Surrealismo latinoamericano

La jungla del pintor Wilfredo Lam, una de sus obras más conocidas. Wilfredo Lam

La palabra surrealismo fue acuñada por primera vez en Paris en 1917 por el escritor Guillaume Apollinaire para describir dos ejemplos claros de innovación artística: un ballet de Jean Cocteau y una obra de teatro de Apollinaire titulada “Los senos de Tiresias”. En 1924, cuando André Breton y su colega Philippe Soupalt lanzaron el primer Manifiesto Surrealista, se apropiaron del término. De acuerdo al libro Surrealismo de Fiona Bradley, Breton adoptó la palabra para describir las prácticas literarias y artísticas de él y sus amigos, pero el término, como se entiende ahora, se refiere a “una aventura colectiva centrada en la figura carismática de André Breton que empezó en Paris en los años 1920 y eventualmente incorporó poesía, pintura, escultura, fotografía, cine y otras actividades”.

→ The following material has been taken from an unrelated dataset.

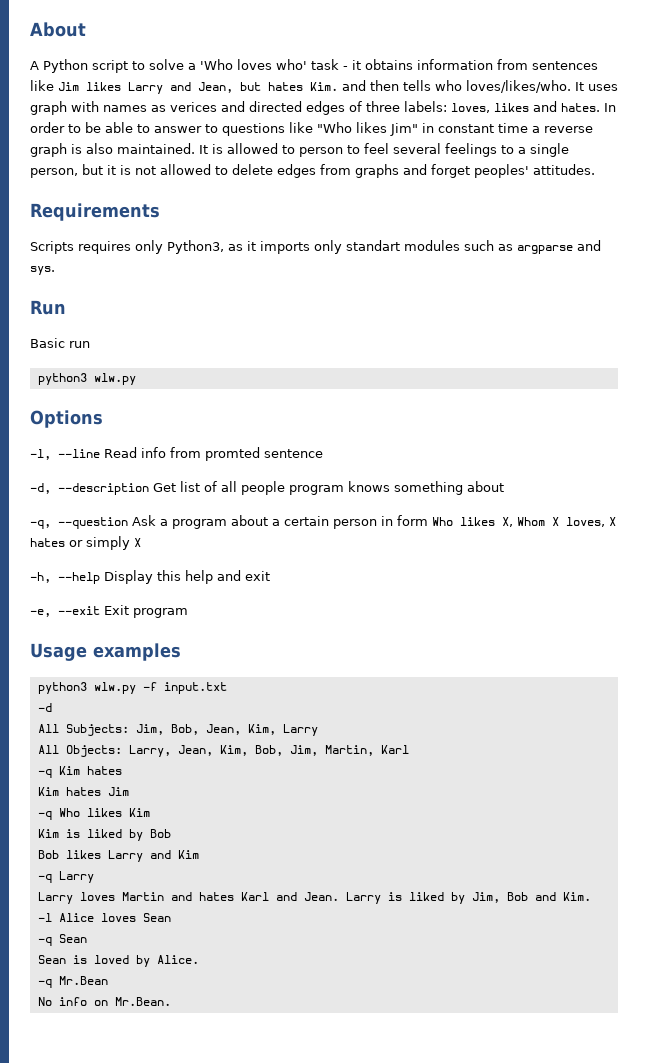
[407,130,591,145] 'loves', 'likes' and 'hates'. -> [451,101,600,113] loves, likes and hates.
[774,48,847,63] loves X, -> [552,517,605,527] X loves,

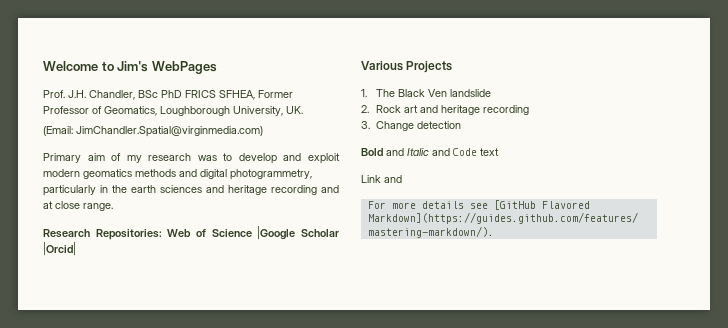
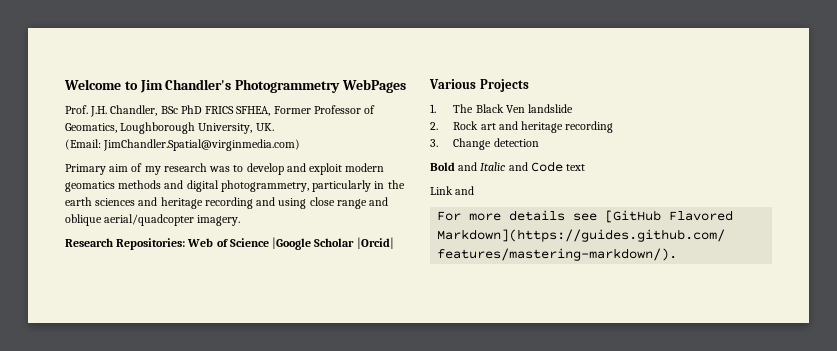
[117,61,149,72] Jim's -> [139,79,341,93] Jim Chandler's Photogrammetry
[43,201,113,211] at close range. -> [278,197,389,209] [65,214,241,226] using close range and oblique aerial/quadcopter imagery.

El movimiento surrealista inicialmente surgió como una expresión literaria pero gradualmente fue incursionando en la esfera visual. Para fines de los años 20 ya habían aparecido en la escena hombres como Max Ernst, Salvador Dalí y Rene Magritte, tres de los más grandes exponentes de este fenómeno. En su segundo Manifiesto Surrealista, Breton califica al movimiento como “un mecanismo hacia un mundo mental de posibilidades infinitas, un momento en la mente donde la vida y la muerte, lo real y lo imaginable, el pasado y el futuro, lo comunicable y lo incomunicable. lo alto y lo bajo, se dejan de percibir como contradicciones” destacando así el carácter inconsciente e impredecible de esta corriente artística.

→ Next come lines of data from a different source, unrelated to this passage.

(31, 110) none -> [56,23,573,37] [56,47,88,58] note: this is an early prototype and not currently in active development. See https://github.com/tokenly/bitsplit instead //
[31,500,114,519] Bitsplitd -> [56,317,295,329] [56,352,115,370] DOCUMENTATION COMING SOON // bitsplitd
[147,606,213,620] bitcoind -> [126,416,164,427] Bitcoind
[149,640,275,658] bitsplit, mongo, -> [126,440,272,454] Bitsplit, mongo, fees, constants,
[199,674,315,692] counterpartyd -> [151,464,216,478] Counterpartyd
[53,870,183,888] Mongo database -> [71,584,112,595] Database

En América Latina la influencia francesa era fuerte y resultaba una especie de modo de distanciarse de la experiencia norteamericana y del legado colonial de España. El surrealismo tuvo buena acogida en el continente por su aspecto emocional, primitivo e irracional.
Dos grandes referentes de este movimiento en la región fueron el chileno Roberto Matta y el cubano Wilfredo Lam.

Roberto Matta

Nacido en Santiago de Chile en 1911, Matta, que había estudiado arquitectura y trabajado con Le Corbusier en Francia, decidió en 1934 abocarse al arte y terminó vinculándose con André Breton y otros surrealistas de su grupo que lo acogieron.
Durante su estadía en Paris entró en contacto con Picasso, Marcel Duchamp y Pablo Neruda y para cuando estalló la Segunda Guerra Mundial, decidió mudarse con Duchamp e Yves Tanguy a Nueva York buscando evitar las tensiones que se estaban produciendo. En Estados Unidos el trabajo de Matta y otros surrealistas tendieron una especie de puente y representaron una influencia importante para artistas como Pollock y Motherwell que terminarían siendo figuras claves del expresionismo abstracto. El trabajo de Matta inicialmente tomaba de la arquitectura usando planos y líneas, pero éste fue gradualmente evolucionando hacia esas obras que el tildó como morfologías, trabajos con patrones difusos de luz, líneas gruesas y un estilo cromático y conceptual que incluía figuras abstractas y máquinas extrañas. El artista murió en Italia en el 2002.

Wilfredo Lam

Wilfredo Lam nació en Cuba a una madre afro-cubana y un padre chino y creció en Sagua La Grande con una formación híbrida de catolicismo y tradiciones africanas. Cuando Lam se fue a Europa a estudiar, terminó siendo fuertemente influenciado por el trabajo de Pablo Picasso y conociendo a Breton y el grupo de los surrealistas. En 1940, cuando Breton y otros como Andre Masson, Max Ernst y el sociólogo Claude Levi Strauss se exiliaron en Martinique, el pintor cubano les dio el encuentro en la isla y recogió esa influencia potenciando su estilo y su vocabulario artístico. De regreso en su tierra natal, empezó a explorar la dimensión africana en su trabajo, recuperando ese imaginario colectivo que vio al crecer con una abuela santera y una experiencia íntimamente vinculada al mundo de lo africano y la botánica. En sus pintura de imágenes abstractas y paisajes selváticos y tropicales, exploró la mitología y el totemismo con mascaras antropomórficas y un ecléctico universo particular de la fantasía. Murió en París en 1982.